### TASK OBJECTIVE
For the word "ring", tally the lines of the data that contain it and give the tally alone.

### INPUT
= Beginning of Section =
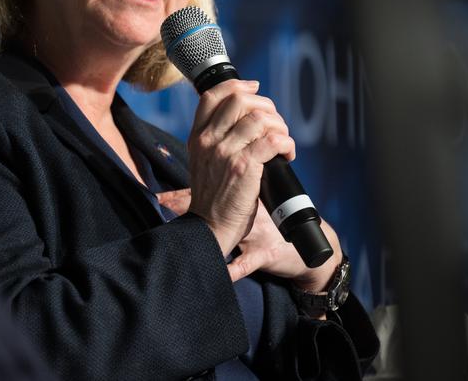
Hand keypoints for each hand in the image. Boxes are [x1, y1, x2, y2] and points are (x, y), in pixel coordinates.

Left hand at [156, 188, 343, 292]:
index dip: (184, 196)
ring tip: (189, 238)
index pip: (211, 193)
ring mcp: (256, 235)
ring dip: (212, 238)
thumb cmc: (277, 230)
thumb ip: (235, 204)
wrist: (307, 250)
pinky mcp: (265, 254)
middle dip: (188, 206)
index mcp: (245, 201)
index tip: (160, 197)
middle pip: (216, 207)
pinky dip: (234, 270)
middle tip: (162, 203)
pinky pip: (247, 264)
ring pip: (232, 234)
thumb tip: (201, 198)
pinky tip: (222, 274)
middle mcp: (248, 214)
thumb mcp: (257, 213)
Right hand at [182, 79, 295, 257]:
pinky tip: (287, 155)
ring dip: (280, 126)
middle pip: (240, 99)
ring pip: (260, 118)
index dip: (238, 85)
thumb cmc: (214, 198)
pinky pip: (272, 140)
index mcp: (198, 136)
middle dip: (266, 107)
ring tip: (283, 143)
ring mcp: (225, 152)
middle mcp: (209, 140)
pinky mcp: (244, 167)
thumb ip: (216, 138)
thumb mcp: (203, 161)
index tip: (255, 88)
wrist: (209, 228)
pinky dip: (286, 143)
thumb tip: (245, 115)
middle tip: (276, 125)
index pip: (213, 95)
= End of Section =
= Beginning of Section =
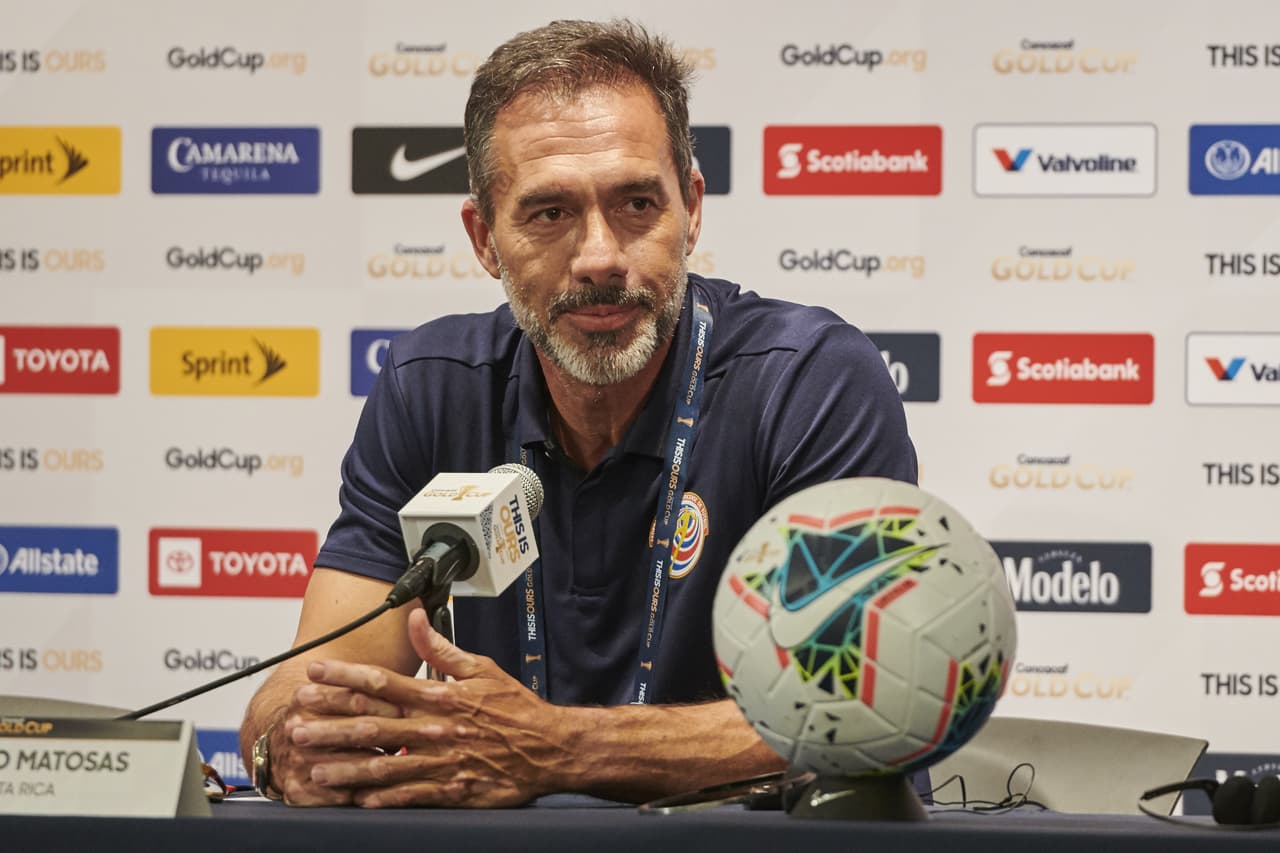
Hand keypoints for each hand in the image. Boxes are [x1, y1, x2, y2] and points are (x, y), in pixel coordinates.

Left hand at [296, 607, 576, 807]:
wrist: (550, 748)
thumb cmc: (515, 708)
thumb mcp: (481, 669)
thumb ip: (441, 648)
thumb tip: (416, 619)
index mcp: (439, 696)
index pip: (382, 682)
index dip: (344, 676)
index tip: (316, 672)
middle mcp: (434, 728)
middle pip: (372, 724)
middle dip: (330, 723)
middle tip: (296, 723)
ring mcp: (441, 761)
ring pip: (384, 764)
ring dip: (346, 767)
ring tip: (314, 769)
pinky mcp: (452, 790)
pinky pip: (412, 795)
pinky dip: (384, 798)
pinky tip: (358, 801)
= End of Section =
### EXERCISE OUTPUT
12